Reading text:
** start **

Atmospheric Visibility in Grand Canyon

and Northern Arizona

Andrew P. Odell

Department of Civil and Environmental Engineering,

Northern Arizona University, Flagstaff, AZ 86011

 

ABSTRACT:  Grand Canyon National Park has experienced increased haze that obscures the views and disappoints visitors. Visibility monitoring began in 1998, so it would be of interest to extend visibility information to an earlier time, before power plants and increased automobile traffic came to the area.

 

The opportunity to do this could lie in astronomical data (extinction coefficients) obtained at Lowell Observatory since the 1950’s when photoelectric photometry began on Mars Hill west of Flagstaff.

 

We have found strong correlation between visibility as determined with a nephelometer at Sycamore Canyon (17 miles west of Flagstaff) and also on the  south  rim  of  Grand  Canyon  (Hance  site,  56 miles NNW of Flagstaff) and the extinction coefficients determined at Lowell Observatory.

 

I.  INTRODUCTION

 

Grand Canyon and Northern Arizona have traditionally had among the clearest skies of any locale on earth.  For this and other reasons, Percival Lowell chose to locate his observatory here in 1894. However, in the last 25 years, much of this visibility has been compromised, especially at Grand Canyon National Park, as anthropogenic haze has obscured the panoramic views (see Fig. 1).  Monitoring of visibility began at the Park in the late 1990’s, but it would be most valuable to to extend the measurements back to a time when smog from nearby cities and local automobile traffic, as well as coal-fired power plants in Northern Arizona had not yet impacted the views.

** end **

Data excerpts:
** start **

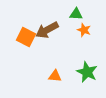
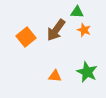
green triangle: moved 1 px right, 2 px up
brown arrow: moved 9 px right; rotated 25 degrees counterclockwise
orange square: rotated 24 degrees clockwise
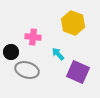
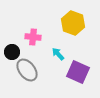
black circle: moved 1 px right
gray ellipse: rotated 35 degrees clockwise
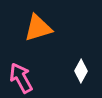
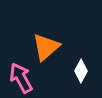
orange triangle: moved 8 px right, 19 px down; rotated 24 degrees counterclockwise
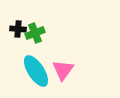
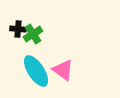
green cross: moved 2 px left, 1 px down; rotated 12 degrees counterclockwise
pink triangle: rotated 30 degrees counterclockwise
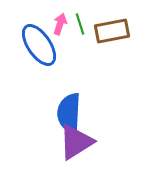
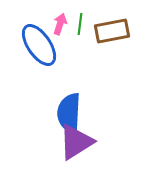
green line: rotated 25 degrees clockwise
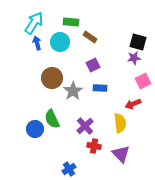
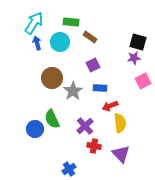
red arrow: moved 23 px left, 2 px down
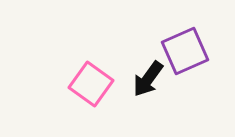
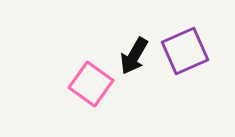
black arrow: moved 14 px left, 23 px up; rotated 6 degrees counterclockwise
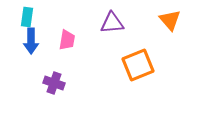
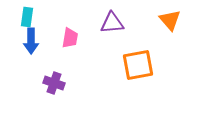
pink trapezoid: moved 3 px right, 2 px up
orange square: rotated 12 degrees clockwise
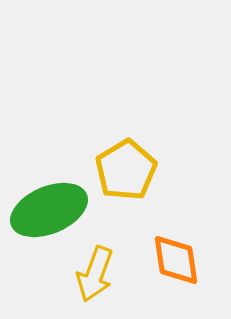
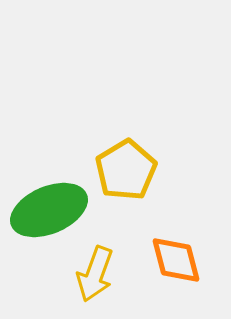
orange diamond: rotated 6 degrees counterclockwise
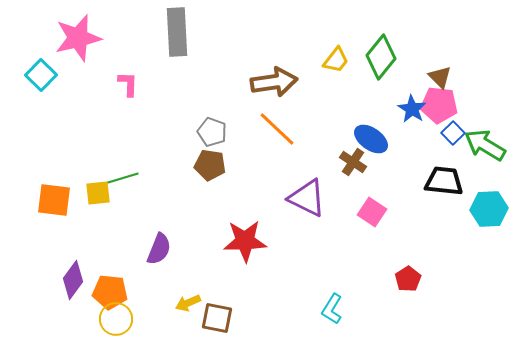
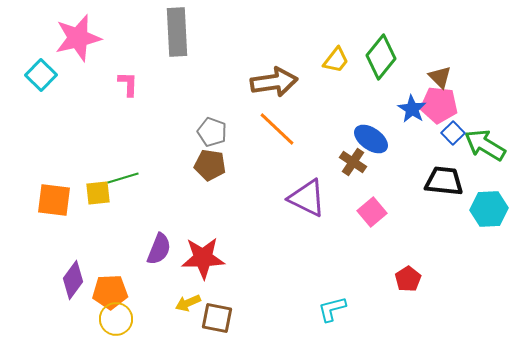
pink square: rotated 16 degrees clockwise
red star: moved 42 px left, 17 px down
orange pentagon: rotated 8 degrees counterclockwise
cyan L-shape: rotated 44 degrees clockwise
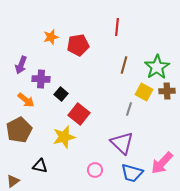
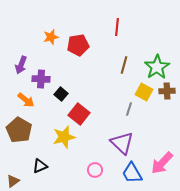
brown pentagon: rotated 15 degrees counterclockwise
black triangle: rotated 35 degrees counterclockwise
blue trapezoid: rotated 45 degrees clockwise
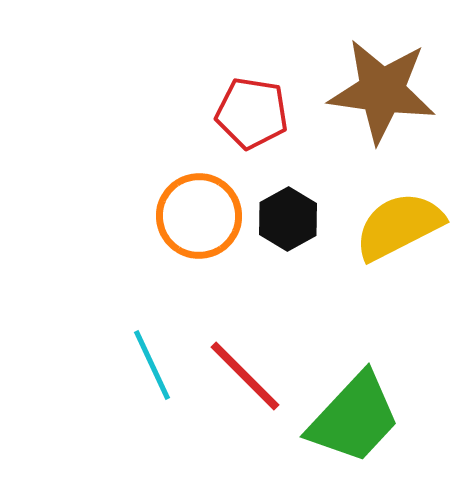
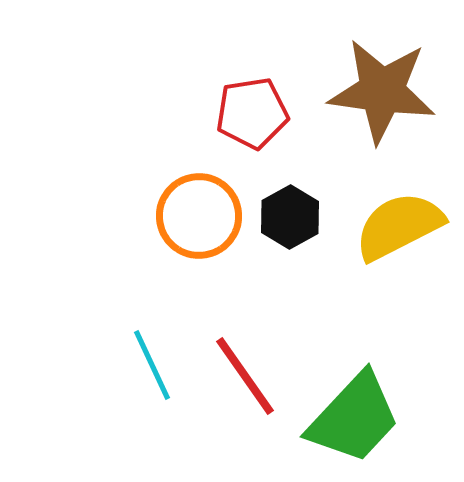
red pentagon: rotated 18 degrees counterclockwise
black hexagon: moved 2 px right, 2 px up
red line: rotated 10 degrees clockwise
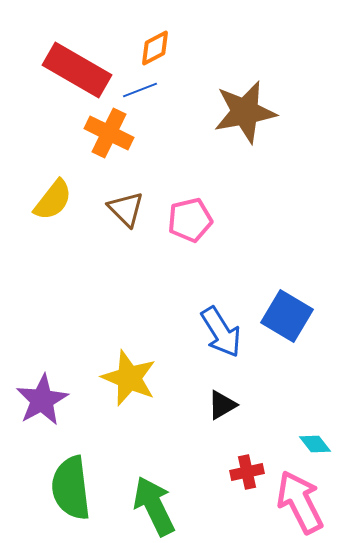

** end **

Exercises to complete:
[1] In the records, return the part that opens with the line containing "red arrow: moved 23 px left, 2 px down" and closes with the line containing "orange diamond: rotated", both included, leaving out the pictures.
[2] Resume the paper on atmospheric visibility at Grand Canyon from the point where it stops.

The replies:
[1]
red arrow: moved 23 px left, 2 px down
black arrow: moved 14 px left, 23 px up; rotated 6 degrees counterclockwise
pink trapezoid: moved 3 px right, 2 px up
orange square: rotated 12 degrees clockwise
orange diamond: rotated 6 degrees counterclockwise

[2]
Fortuitously, Lowell Observatory, located on the west edge of Flagstaff, AZ was a pioneer in the field of photoelectric photometry, this being put on a firm basis during the 1950’s.  In the course of measuring the brightness of stars, one must establish the effects of the earth’s atmosphere.  It is potentially possible to establish a relationship between this transparency and visibility at the Grand Canyon and elsewhere on the Colorado Plateau, and hence produce a tool to derive estimates of historical visibility at the Canyon.

 

Section II reviews the astronomical data available for this task, and Section III summarizes the visibility measurements available at the Grand Canyon.  Section IV gives a summary of the correlation between the two types of data, and Section V attempts to draw conclusions about the process.

 

Fig 1: These three photos show the view NNW from Desert View toward  Mt. Trumbull, about 75 miles away, at noon on different days.  Haze scatters light out of the beam from a distant vista, while also scattering sunlight into the beam.  The upper left picture was taken on a day with visual range Vr ~ 135 miles – about 10% of days are as clear or clearer than this.  The center picture was taken on a day with Vr ~ 100 miles, about median clarity.  The lower right on a day with Vr ~ 65 miles; about 10% of days are hazier than this day.

 

From:  http://vista.cira.colostate.edu/Datawarehouse/IMPROVE/Data/Photos/GRCT/Html/1Spectrum_Series.htm

 

II.  ASTRONOMICAL EXTINCTION

 

            To measure the brightness of a star, astronomers make observations of standard stars (ones of known brightness) at different altitudes above the horizon.  One expects that the stellar magnitude (a logarithmic function of signal) would vary linearly with secant of the zenith angle.  The slope of this line is called the extinction coefficient, and the intercept yields the instrumental sensitivity correction factor.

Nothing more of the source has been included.